Commissioner Weston turned to Professor Biscayne.
“Tell Cardona what you know about the place,” he said.
“I am familiar with this room,” declared Biscayne. “I visited Silas Harshaw here, perhaps a half dozen times, in the course of the last six months.
“I suppose that you have learned a great deal about him already; let me give you the information which I possess. Then you can check with what you have discovered.
“Silas Harshaw was working on an invention — a remote-control machine. He was very secretive about his plans, and he had very little success in interesting people in them.
“He wrote to me and asked me to visit him, which I did, about six months ago. The old man took me to his laboratory and brought me in here. He showed me just enough of his work to arouse my interest.
“Then it developed that he wanted me to influence my cousin, Arthur Wilhelm, to invest money in the experiments.”
“Arthur Wilhelm, the soap manufacturer?” inquired Cardona.
“Yes,” replied Biscayne. “Arthur is very wealthy. He agreed to let Silas Harshaw have three thousand dollars as a preliminary fund. Harshaw went to work, and I came here occasionally to see how he was progressing. My last visit was two days ago.
“I came here late in the afternoon. Harshaw’s servant, a man named Homer, let me in. Harshaw met me and brought me into this room.
“He said that he was going out for an hour, and asked me to remain here. He gave me a manuscript that he had written on remote control. I read it during his absence. It was crudely scrawled, in longhand, and was very vague in its details.
“After Harshaw returned, he asked me if I could obtain more money from Arthur Wilhelm. I said that I would find out; but I offered no assurance.
“I left at seven o’clock, and Homer went with me. The servant told me that he had been discharged, and that he was not coming back. He did not know why Harshaw had dismissed him. I could have told him, but I refrained from doing so.”
“Why was that?” asked Cardona.
“First,” explained Biscayne, “I think Harshaw must have mistrusted the man. I don’t think he ever left Homer here alone. He insisted that I bolt the door while I was inside here, two days ago.

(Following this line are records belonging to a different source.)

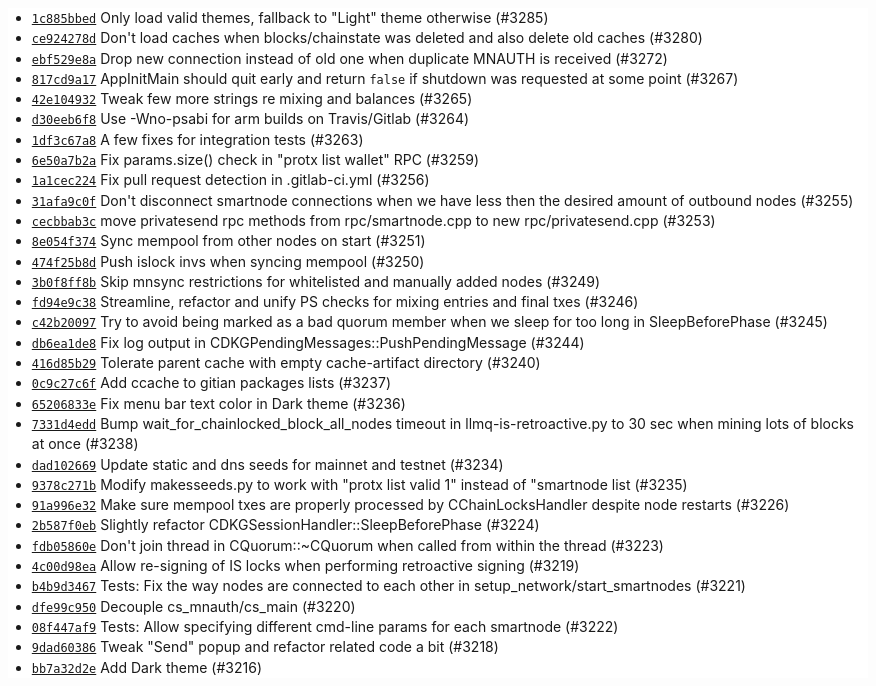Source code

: - [`1c885bbed`](https://github.com/geckocoin/geckocoin/commit/1c885bbed) Only load valid themes, fallback to "Light" theme otherwise (#3285)
- [`ce924278d`](https://github.com/geckocoin/geckocoin/commit/ce924278d) Don't load caches when blocks/chainstate was deleted and also delete old caches (#3280)
- [`ebf529e8a`](https://github.com/geckocoin/geckocoin/commit/ebf529e8a) Drop new connection instead of old one when duplicate MNAUTH is received (#3272)
- [`817cd9a17`](https://github.com/geckocoin/geckocoin/commit/817cd9a17) AppInitMain should quit early and return `false` if shutdown was requested at some point (#3267)
- [`42e104932`](https://github.com/geckocoin/geckocoin/commit/42e104932) Tweak few more strings re mixing and balances (#3265)
- [`d30eeb6f8`](https://github.com/geckocoin/geckocoin/commit/d30eeb6f8) Use -Wno-psabi for arm builds on Travis/Gitlab (#3264)
- [`1df3c67a8`](https://github.com/geckocoin/geckocoin/commit/1df3c67a8) A few fixes for integration tests (#3263)
- [`6e50a7b2a`](https://github.com/geckocoin/geckocoin/commit/6e50a7b2a) Fix params.size() check in "protx list wallet" RPC (#3259)
- [`1a1cec224`](https://github.com/geckocoin/geckocoin/commit/1a1cec224) Fix pull request detection in .gitlab-ci.yml (#3256)
- [`31afa9c0f`](https://github.com/geckocoin/geckocoin/commit/31afa9c0f) Don't disconnect smartnode connections when we have less then the desired amount of outbound nodes (#3255)
- [`cecbbab3c`](https://github.com/geckocoin/geckocoin/commit/cecbbab3c) move privatesend rpc methods from rpc/smartnode.cpp to new rpc/privatesend.cpp (#3253)
- [`8e054f374`](https://github.com/geckocoin/geckocoin/commit/8e054f374) Sync mempool from other nodes on start (#3251)
- [`474f25b8d`](https://github.com/geckocoin/geckocoin/commit/474f25b8d) Push islock invs when syncing mempool (#3250)
- [`3b0f8ff8b`](https://github.com/geckocoin/geckocoin/commit/3b0f8ff8b) Skip mnsync restrictions for whitelisted and manually added nodes (#3249)
- [`fd94e9c38`](https://github.com/geckocoin/geckocoin/commit/fd94e9c38) Streamline, refactor and unify PS checks for mixing entries and final txes (#3246)
- [`c42b20097`](https://github.com/geckocoin/geckocoin/commit/c42b20097) Try to avoid being marked as a bad quorum member when we sleep for too long in SleepBeforePhase (#3245)
- [`db6ea1de8`](https://github.com/geckocoin/geckocoin/commit/db6ea1de8) Fix log output in CDKGPendingMessages::PushPendingMessage (#3244)
- [`416d85b29`](https://github.com/geckocoin/geckocoin/commit/416d85b29) Tolerate parent cache with empty cache-artifact directory (#3240)
- [`0c9c27c6f`](https://github.com/geckocoin/geckocoin/commit/0c9c27c6f) Add ccache to gitian packages lists (#3237)
- [`65206833e`](https://github.com/geckocoin/geckocoin/commit/65206833e) Fix menu bar text color in Dark theme (#3236)
- [`7331d4edd`](https://github.com/geckocoin/geckocoin/commit/7331d4edd) Bump wait_for_chainlocked_block_all_nodes timeout in llmq-is-retroactive.py to 30 sec when mining lots of blocks at once (#3238)
- [`dad102669`](https://github.com/geckocoin/geckocoin/commit/dad102669) Update static and dns seeds for mainnet and testnet (#3234)
- [`9378c271b`](https://github.com/geckocoin/geckocoin/commit/9378c271b) Modify makesseeds.py to work with "protx list valid 1" instead of "smartnode list (#3235)
- [`91a996e32`](https://github.com/geckocoin/geckocoin/commit/91a996e32) Make sure mempool txes are properly processed by CChainLocksHandler despite node restarts (#3226)
- [`2b587f0eb`](https://github.com/geckocoin/geckocoin/commit/2b587f0eb) Slightly refactor CDKGSessionHandler::SleepBeforePhase (#3224)
- [`fdb05860e`](https://github.com/geckocoin/geckocoin/commit/fdb05860e) Don't join thread in CQuorum::~CQuorum when called from within the thread (#3223)
- [`4c00d98ea`](https://github.com/geckocoin/geckocoin/commit/4c00d98ea) Allow re-signing of IS locks when performing retroactive signing (#3219)
- [`b4b9d3467`](https://github.com/geckocoin/geckocoin/commit/b4b9d3467) Tests: Fix the way nodes are connected to each other in setup_network/start_smartnodes (#3221)
- [`dfe99c950`](https://github.com/geckocoin/geckocoin/commit/dfe99c950) Decouple cs_mnauth/cs_main (#3220)
- [`08f447af9`](https://github.com/geckocoin/geckocoin/commit/08f447af9) Tests: Allow specifying different cmd-line params for each smartnode (#3222)
- [`9dad60386`](https://github.com/geckocoin/geckocoin/commit/9dad60386) Tweak "Send" popup and refactor related code a bit (#3218)
- [`bb7a32d2e`](https://github.com/geckocoin/geckocoin/commit/bb7a32d2e) Add Dark theme (#3216)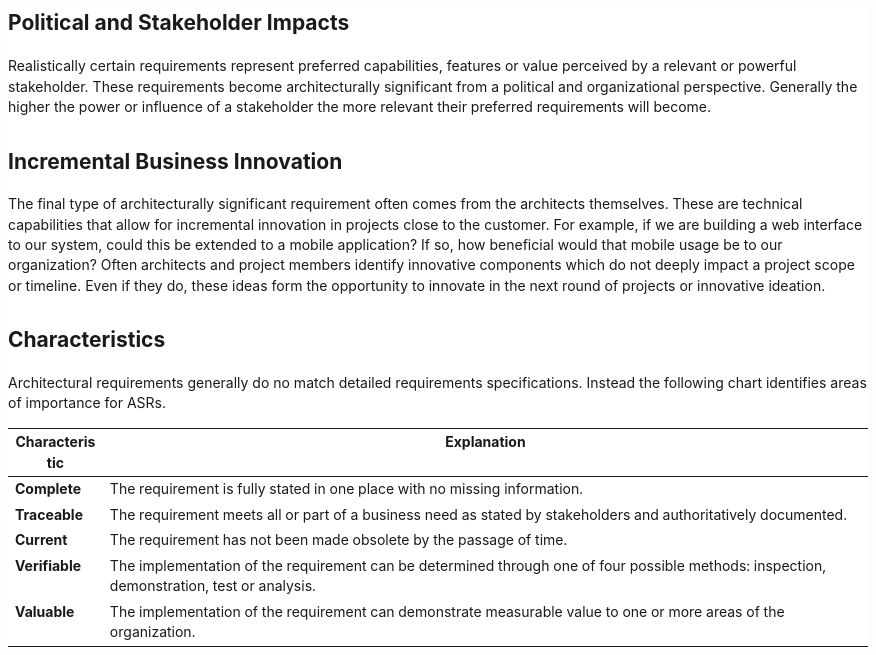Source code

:## Political and Stakeholder Impacts

Realistically certain requirements represent preferred capabilities, features or value perceived by a relevant or powerful stakeholder. These requirements become architecturally significant from a political and organizational perspective. Generally the higher the power or influence of a stakeholder the more relevant their preferred requirements will become.

## Incremental Business Innovation

The final type of architecturally significant requirement often comes from the architects themselves. These are technical capabilities that allow for incremental innovation in projects close to the customer. For example, if we are building a web interface to our system, could this be extended to a mobile application? If so, how beneficial would that mobile usage be to our organization? Often architects and project members identify innovative components which do not deeply impact a project scope or timeline. Even if they do, these ideas form the opportunity to innovate in the next round of projects or innovative ideation.

## Characteristics

Architectural requirements generally do no match detailed requirements specifications. Instead the following chart identifies areas of importance for ASRs.

| Characteristic |  Explanation                                                                                                                            |
|--------------------|--------------------------------------------------------------------------------------------------------------------------------------------|
| **Complete**       | The requirement is fully stated in one place with no missing information.                                                                  |
| **Traceable**      | The requirement meets all or part of a business need as stated by stakeholders and authoritatively documented.                             |
| **Current**        | The requirement has not been made obsolete by the passage of time.                                                                         |
| **Verifiable**     | The implementation of the requirement can be determined through one of four possible methods: inspection, demonstration, test or analysis. |
| **Valuable**       | The implementation of the requirement can demonstrate measurable value to one or more areas of the organization.                           |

“Second, Harshaw was planning to take a trip to Florida, for his health. He told me that in confidence. Naturally, he would not need the servant while he was gone. He did not want people to know of his absence.”
“Do you think,” questioned Cardona, “that Harshaw was afraid some one might try to get in here and steal his plans?”
“Yes,” replied Biscayne, “I do. He told me once that he had a model of his remote-control machine, and that he had put it where no one could possibly find it. He also spoke vaguely of enemies.
“He said — I can recall his exact words — that he kept their names in his head, and that was where he kept his plans, also. He said that they would like to steal his model, but that he had planned to prevent them.
“He mentioned those enemies two nights ago, and his remarks might have been construed as threats against those unknown persons. But he was so vague and eccentric in all his statements that it was difficult to get his exact meaning.”
“Do you really think that he had enemies?” Cardona asked.
Biscayne replied with a broad smile:
“Perhaps they were actual only in his own head — as he himself said. Harshaw was an interesting but complex study in psychology, and my contact with him was too occasional to enable me to fathom him.”
CARDONA drew a report sheet from his pocket and referred to notations which he had made.
“We have covered just about everything that you have told me, professor,” said the detective. “We have tried to trace Harshaw’s servant. The man’s name is Homer Briggs. We have been unable to locate him.